Let’s start with the word criticism. Most of us don’t like to be criticized. When we do get criticized, we usually move to a place of defense. We say, “Thanks, but let me explain.” Few of us seek criticism on a regular basis and if we do, we try only to ask the “friendliest” for it. But I think people who keep getting better and companies that constantly improve go out and seek criticism.
Some of you are asking why I didn’t use the word feedback? I could have, but most of us are a lot more comfortable with positive feedback than being criticized. We need positive feedback just as much, but we can handle that already. I want to provoke you to ask if you regularly ask others to tell you where you can do better? Ask your customers where did you mess up? Ask your team members what you need to stop doing as a leader? Ask your life partner what drives you nuts that I can fix?
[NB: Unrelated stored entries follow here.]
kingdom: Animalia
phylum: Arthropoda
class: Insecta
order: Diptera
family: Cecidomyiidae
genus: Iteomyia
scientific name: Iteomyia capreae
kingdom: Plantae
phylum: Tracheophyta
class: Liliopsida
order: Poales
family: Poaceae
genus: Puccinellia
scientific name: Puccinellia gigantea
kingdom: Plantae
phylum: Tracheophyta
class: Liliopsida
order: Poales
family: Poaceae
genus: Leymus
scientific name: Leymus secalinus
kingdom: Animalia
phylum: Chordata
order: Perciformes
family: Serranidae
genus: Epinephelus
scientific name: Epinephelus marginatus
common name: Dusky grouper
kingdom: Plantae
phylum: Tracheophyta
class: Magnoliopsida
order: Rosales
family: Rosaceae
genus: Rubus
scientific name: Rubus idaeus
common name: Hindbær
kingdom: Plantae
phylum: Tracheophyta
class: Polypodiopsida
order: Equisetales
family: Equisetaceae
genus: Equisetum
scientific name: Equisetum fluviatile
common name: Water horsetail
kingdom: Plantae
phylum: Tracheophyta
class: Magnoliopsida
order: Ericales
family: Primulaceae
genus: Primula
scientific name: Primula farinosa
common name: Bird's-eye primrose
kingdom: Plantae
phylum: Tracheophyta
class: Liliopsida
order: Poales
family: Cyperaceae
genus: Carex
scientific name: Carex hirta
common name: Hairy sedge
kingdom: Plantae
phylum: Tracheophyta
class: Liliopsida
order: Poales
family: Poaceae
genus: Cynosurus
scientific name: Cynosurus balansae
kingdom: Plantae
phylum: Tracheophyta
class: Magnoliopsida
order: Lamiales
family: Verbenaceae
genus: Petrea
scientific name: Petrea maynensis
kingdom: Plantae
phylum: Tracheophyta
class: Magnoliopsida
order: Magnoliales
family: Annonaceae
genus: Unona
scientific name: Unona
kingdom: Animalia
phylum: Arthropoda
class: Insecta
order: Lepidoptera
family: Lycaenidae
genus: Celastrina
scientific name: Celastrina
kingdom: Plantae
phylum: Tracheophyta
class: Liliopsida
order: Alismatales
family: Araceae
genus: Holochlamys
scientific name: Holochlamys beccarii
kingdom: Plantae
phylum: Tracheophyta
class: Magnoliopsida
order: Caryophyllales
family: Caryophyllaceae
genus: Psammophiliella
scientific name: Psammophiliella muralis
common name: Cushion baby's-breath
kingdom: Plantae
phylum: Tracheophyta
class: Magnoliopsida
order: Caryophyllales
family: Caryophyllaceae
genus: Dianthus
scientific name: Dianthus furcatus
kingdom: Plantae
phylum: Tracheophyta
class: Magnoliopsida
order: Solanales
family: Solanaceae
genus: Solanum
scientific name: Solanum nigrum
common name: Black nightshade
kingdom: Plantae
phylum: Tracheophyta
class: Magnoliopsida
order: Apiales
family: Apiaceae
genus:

Many of us think we are better with criticism than we are. Once I asked a coaching client of mine, “So how are you with criticism?” and she said, “I am great with it, whenever there is something to be criticized I always speak up.” So, honesty time, how is your organization with criticism? How are leaders at really hearing what you need to improve?
The second word is Comparison. Now our grandparents told us never to compare ourselves with others. Of course, they were right if your main reason to compare is to assess how you measure up. But comparison is critical to becoming more successful. When I was advising Qantas Airlines on their culture, I was struck by the fact that even though they are routinely named one of the safest airlines in the world, they constantly compare themselves to others to find how they can better themselves.
When it comes to comparison, the better you get, the more you need to start comparing yourselves to different people or companies. When the University of Connecticut wanted to get better, they compared their metrics to five other major universities. Once they were better than those five, they identified another five who were even better. You get the idea.
A corollary of all of this is to make sure you hang out with people better than you. Married couples should have couple friends with much better marriages, parents should spend time with parents who are better than they are, leaders should find out who is more admired and has better numbers and hang out with those leaders. Of course, when you start comparing yourself to people better than yourself, remember it isn’t to make you feel inferior, it is to become like those you admire. Keep comparing and you will get closer to their qualities over time.
So, in your life and in your organization, what is the relationship you have with criticism and comparison. Want it? Don’t want it? Welcome it? Try to avoid it? Seek it or just hope it happens?